Курок руки потер даже, видимо, представил, как я вернусь с позором.

– Вот почему нельзя напрямик идти? – Он достал карту. – Гораздо ближе ведь получится, вот так. Нет, придумали какие-то зигзаги. Зачем на север, а?

– Вдоль кольца всегда удобнее пробираться. И заблудиться сложнее.

– В Москве вообще заблудиться нельзя, это не Старые Блевотины. Тут либо кольца, либо проспекты… А, что тебе говорить…

Курок собрался произнести еще что-то, но не получилось, чихнул от пыли, резко вдохнул, несколько пушинок ворвались в легкие. Курок замер. Лицо покраснело, затем посиреневело.

Он закашлялся, сильно и неприятно, я попробовал похлопать по спине, но Курок отодвинулся, не любит, когда до него дотрагиваются. Частый недуг среди наших – это оттого, что под землей живем. Подземность на психику сильно действует, да и не на психику – вон, шахтеров вспомни.

– Готов, – сказал уныло Курок. – Теперь она внутри вырастет.

– Кто вырастет? – не понял я.

– Выдра. Знаешь, почему это выдрой-то называется?

Я не знал.

– Ясно, – покачал головой Курок. – Счастливчик… Сейчас я тебе объясню. Вот такая штука в горло попадает, потом в желудок лезет, сидит, откармливается. Потом распространяется, больше становится, а потом все и выдирает.

– Что все? – спросил я.

– Кишки, – Курок достал красную коробочку. – Всякий знает, что выдрин пух нельзя вдыхать…

Курок вытряхнул на ладонь капсулу, глотать не стал, обратно спрятал.

– Придется теперь на Вышку топать, – сказал он. – Только там мне помогут, только там. На Вышке есть умельцы-живорезы – пузо разнимут, личинки… то есть пушинки вытащат и чревеса тебе промоют марганцовкой…

Курок огляделся.

– Вышка там. Надо срочно пожрать. Знаешь, раньше была поговорка – заморить червяка. Мне требуется срочно заморить червячков, пока они меня самого не заморили…

– Может, тогда…

– Это шутка, – Курок расхохотался. – Шутка. Этого пуха надо здорово наглотаться, чтобы выдра внутри поселилась. Килограмм слопать, не меньше. Давай пожрем, а? А то внутри как-то екает…

Он прав, пора пожевать.

– Ладно, – согласился я. – Давай перекусим.
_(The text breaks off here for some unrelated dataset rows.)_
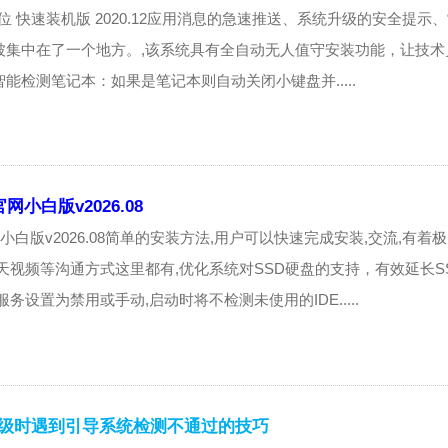
 32位 快速装机版 2020.12应用消息的急速推送、系统升级的安全提示
被集中在了一个地方。,该系统具有全自动无人值守安装功能，让技术
能检测笔记本：如果是笔记本则自动关闭小键盘并.....
网小白版v2026.08
官网小白版v2026.08简单的安装方法,用户可以快速完成安装,交流,有着
天视频等沟通方式这里都有,优化系统对SSD硬盘的支持，有效延长S
务设置为禁用或手动,启动时将不检测未使用的IDE.....
升级时遇到引导系统检测不通过的技巧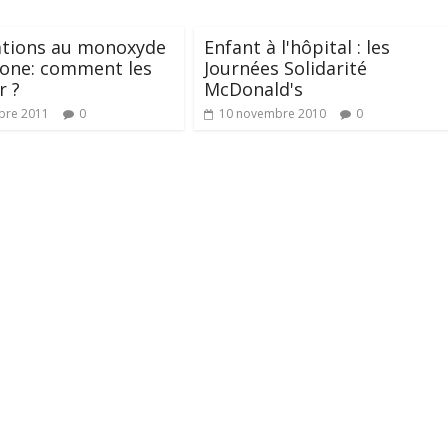
ations au monoxyde
Enfant à l'hôpital : les
bone: comment les
Journées Solidarité
r ?
McDonald's
bre 2011
0
10 novembre 2010
0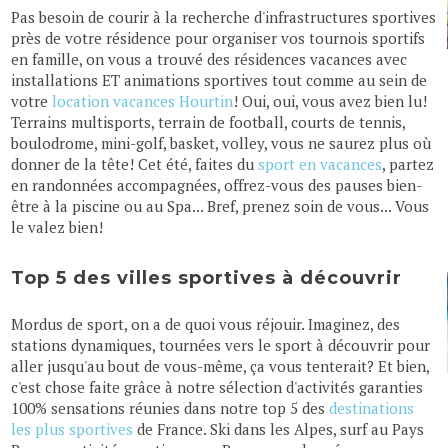
Pas besoin de courir à la recherche d'infrastructures sportives
près de votre résidence pour organiser vos tournois sportifs
en famille, on vous a trouvé des résidences vacances avec
installations ET animations sportives tout comme au sein de
votre
location vacances Hourtin
! Oui, oui, vous avez bien lu!
Terrains multisports, terrain de football, courts de tennis,
boulodrome, mini-golf, basket, volley, vous ne saurez plus où
donner de la tête! Cet été, faites du
sport en vacances
, partez
en randonnées accompagnées, offrez-vous des pauses bien-
être à la piscine ou au Spa... Bref, prenez soin de vous... Vous
le valez bien!
Top 5 des villes sportives à découvrir
Mordus de sport, on a de quoi vous réjouir. Imaginez, des
stations dynamiques, tournées vers le sport à découvrir pour
aller jusqu'au bout de vous-même, ça vous tenterait? Et bien,
c'est chose faite grâce à notre sélection d'activités garanties
100% sensations réunies dans notre top 5 des
destinations
les plus sportives
de France. Ski dans les Alpes, surf au Pays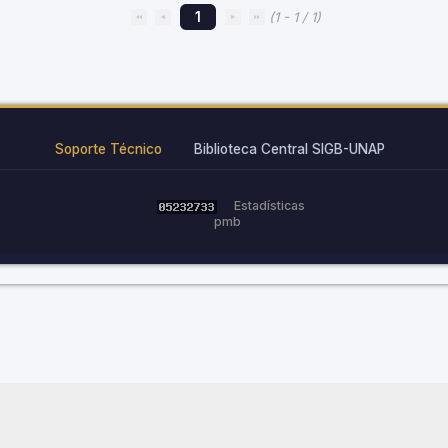
1
(1 - 1 / 1)
Soporte Técnico
Biblioteca Central SIGB-UNAP
Estadísticas
pmb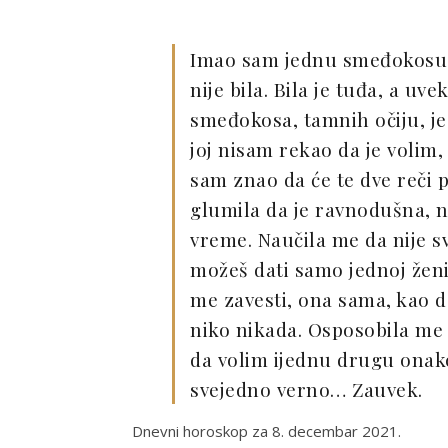
Imao sam jednu smeđokosu,
nije bila. Bila je tuđa, a uv
smeđokosa, tamnih očiju, je
joj nisam rekao da je volim,
sam znao da će te dve reči p
glumila da je ravnodušna, ne
vreme. Naučila me da nije sv
možeš dati samo jednoj ženi
me zavesti, ona sama, kao de
niko nikada. Osposobila me 
da volim ijednu drugu onako
svejedno verno… Zauvek.
Dnevni horoskop za 8. decembar 2021.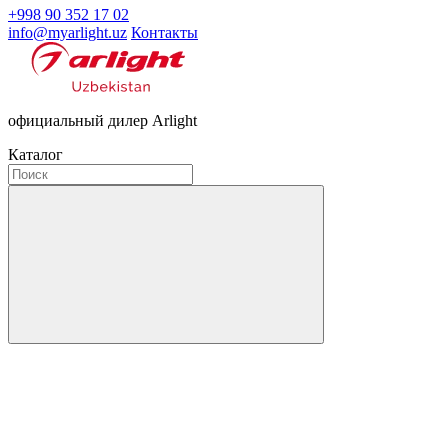
+998 90 352 17 02
info@myarlight.uz
Контакты
официальный дилер Arlight
Каталог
Курок тут же достал кружку, кинул в нее пищевой кубик, залил водой. Обед. Здесь у них все так – завтрак, обед, ужин, порядок – цивилизация. Там, у себя, я ел, когда получится. Кролика прибьешь – и сыт на два дня, карася прожуешь – и жизнь хороша. Здесь все по-другому, регулярно. Каждый день обязательный витаминный бульон, чтобы энергия повышалась и чтоб с желудком проблем не возникало. Каждое утро белковая скрутка – для тонуса мышц. Иногда я, конечно, жарю крысу или кабана, чтобы не забывать настоящую еду. Кубик, конечно, полезная штука, удобная опять же, но все равно не мясо. И даже не макароны.

В кружке забурлило, пошел пар, Курок понюхал воздух, облизнулся, сунул кружку мне.

– Ешь, давай, – кивнул Курок. – По правилам на обед отпускается двадцать минут, это если без компота.

Он постучал по часам грязным ногтем. Часы – тоже штука полезная, хотя я и по солнцу неплохо определяюсь, но с часами удобнее. Единственный минус – тикают, а у погани чрезвычайно тонкий слух.

– Сегодня рыбный суп, – сказал Курок. – То есть из сушеных головастиков. Очень, очень питательный.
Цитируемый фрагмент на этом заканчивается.